Amen to that. So in the spirit of straight talk, let's imagine that the music genre could write its own blues song, circa 2003. With apologies to Robert Johnson, Muddy Waters, B.B. King, Howlin' Wolf, and everyone who loves the blues, the lyrics might go something like this:
Well, I woke up this morning, been worryin' my brain,
Lord, I see so many people who don't even know my name.
They buy country, rock, and hip-hop, you know it's such a shame,
To leave me back in hist'ry and run off with Shania Twain!
'Cause I'm lonely, people, lemme give you the news;
I got the done-been-forgotten, way-back-in-the-Delta blues.
The blues was, is, and probably always will be at least one bold color on America's musical palette. But it's hard to argue that blues music, however defined, dominates the soundtrack of America these days. Given a big slug of truth serum, we might admit that our national hard drive doesn't hold many bytes about the blues. Let's see, there's, uh, B.B. King, who does all those commercials and has that place in Times Square, and, uh well, there really hasn't been anyone since Stevie Ray Vaughan died, has there?

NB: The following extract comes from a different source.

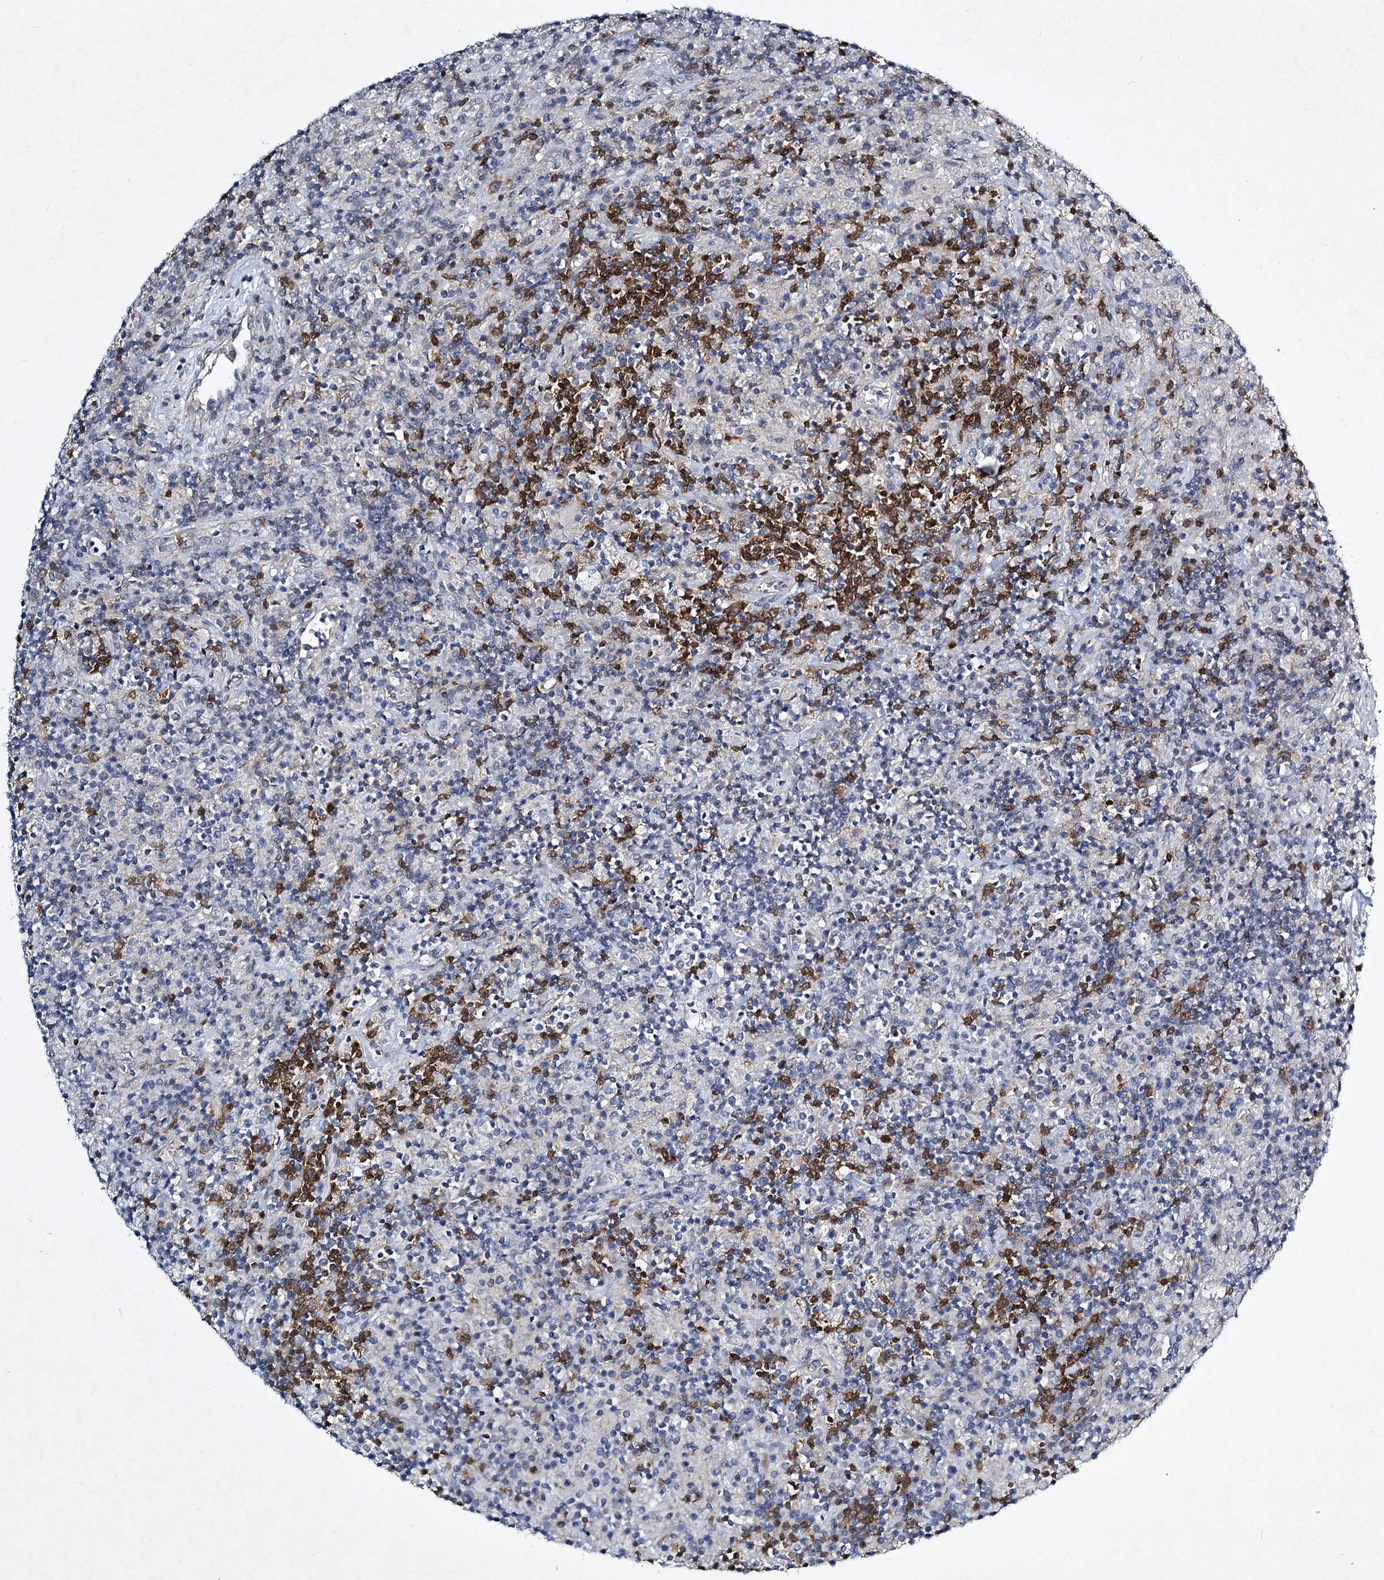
{"staining": {"intensity": "negative", "quantity": "none", "location": "none"}, "tissue": "lymphoma", "cell_type": "Tumor cells", "image_type": "cancer", "snomed": [{"axis": "morphology", "description": "Hodgkin's disease, NOS"}, {"axis": "topography", "description": "Lymph node"}], "caption": "An image of human lymphoma is negative for staining in tumor cells. Nuclei are stained in blue.", "gene": "STAP1", "patient": {"sex": "male", "age": 70}}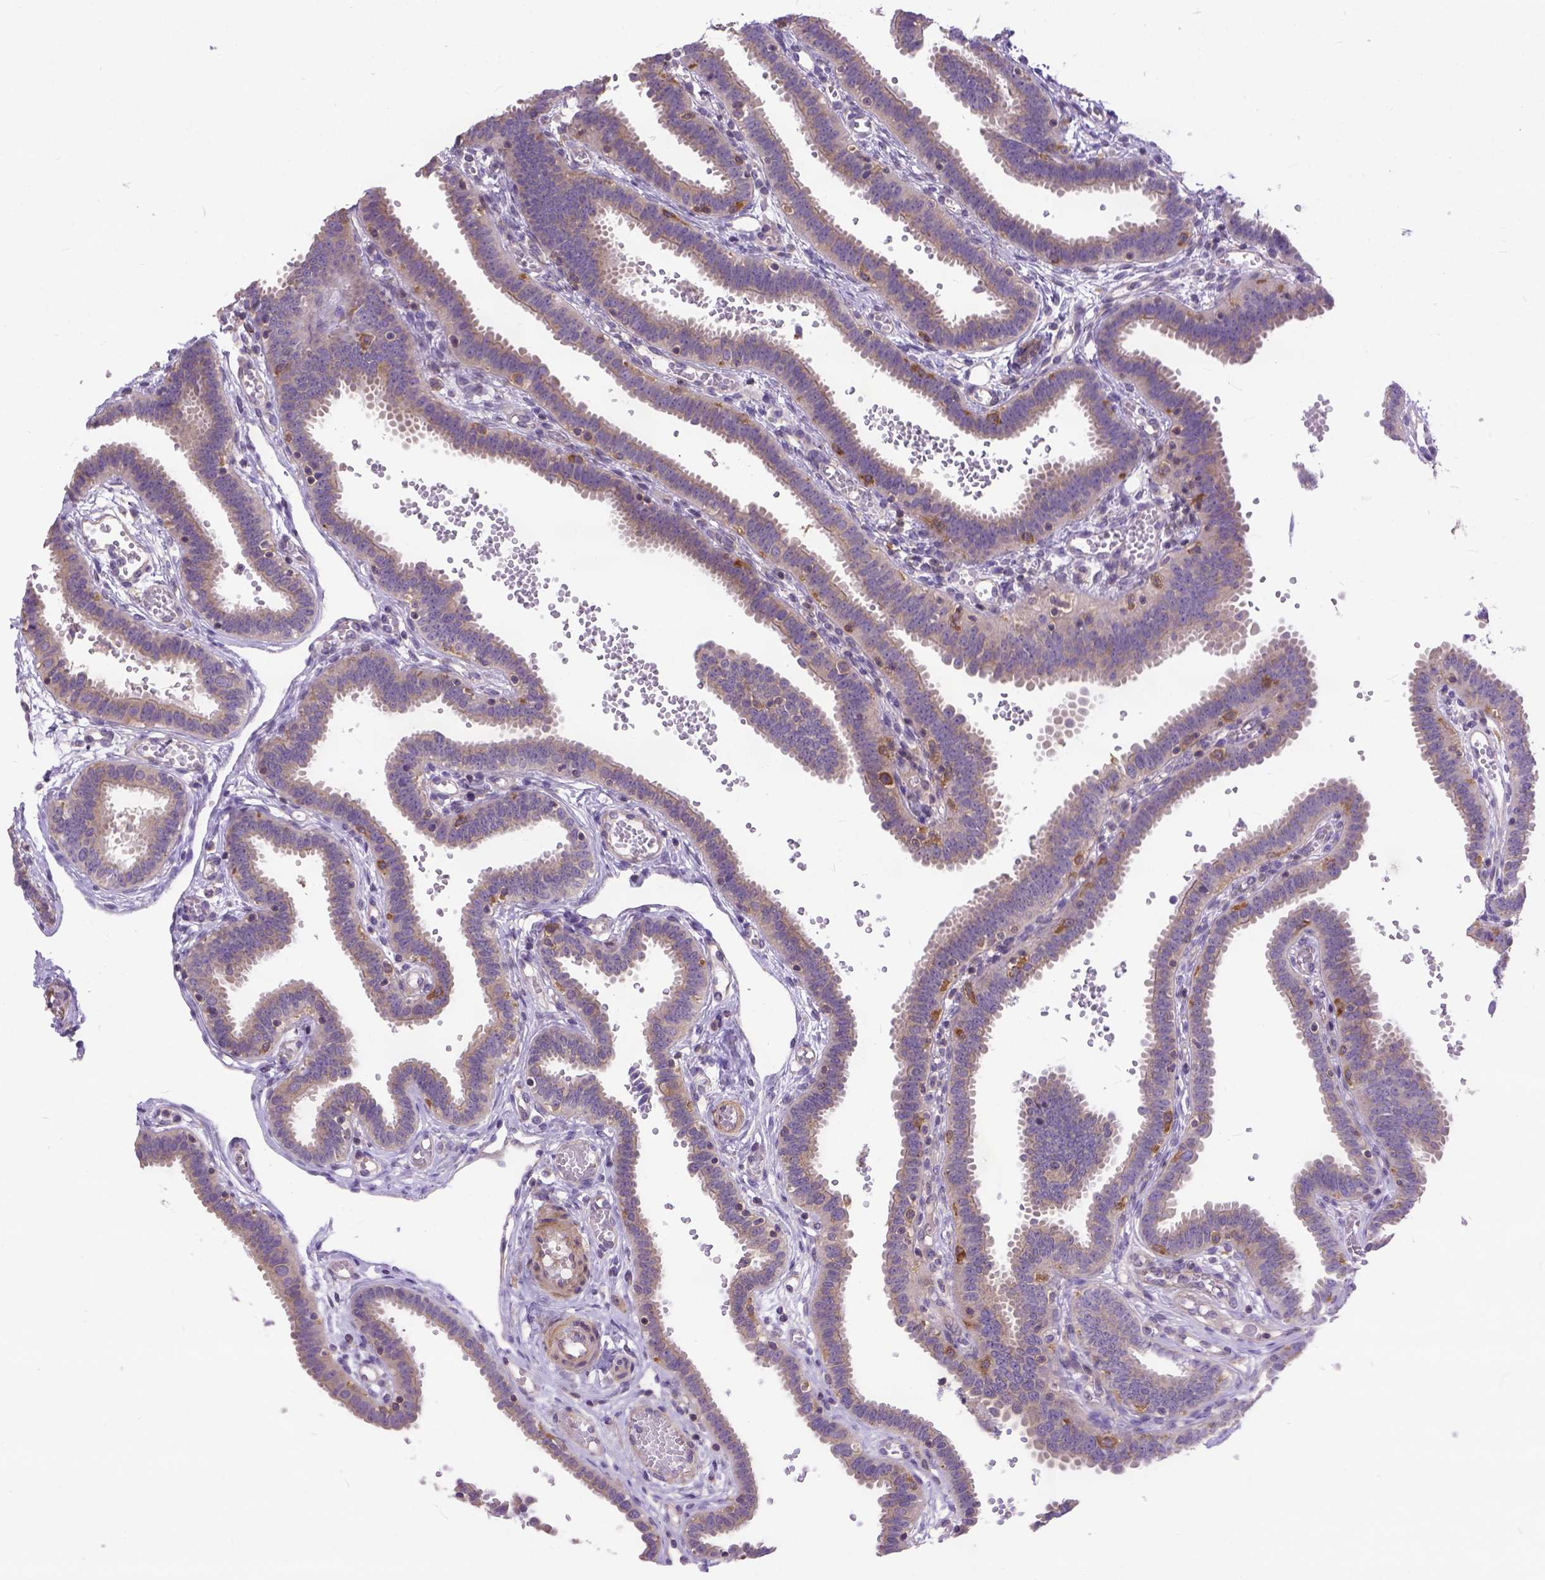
{"staining": {"intensity": "weak", "quantity": "25%-75%", "location": "cytoplasmic/membranous"}, "tissue": "fallopian tube", "cell_type": "Glandular cells", "image_type": "normal", "snomed": [{"axis": "morphology", "description": "Normal tissue, NOS"}, {"axis": "topography", "description": "Fallopian tube"}], "caption": "Immunohistochemistry (IHC) photomicrograph of normal fallopian tube stained for a protein (brown), which demonstrates low levels of weak cytoplasmic/membranous staining in about 25%-75% of glandular cells.", "gene": "BANF2", "patient": {"sex": "female", "age": 37}}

But the blues are about the indomitable human spirit, about getting knocked down and coming back, so brace yourself. This fall, an unusual coalition of blues-loving Hollywood directors, musicians, cultural preservationists, authors, academics, and even members of Congress will mount a well-publicized effort to reintroduce the blues to America. They'll remind the legions of Smashmouth supporters, Britney backers, Metallica mavens, and 50 Cent fanatics that the blues lives and breathes, laughs and moans. And matters.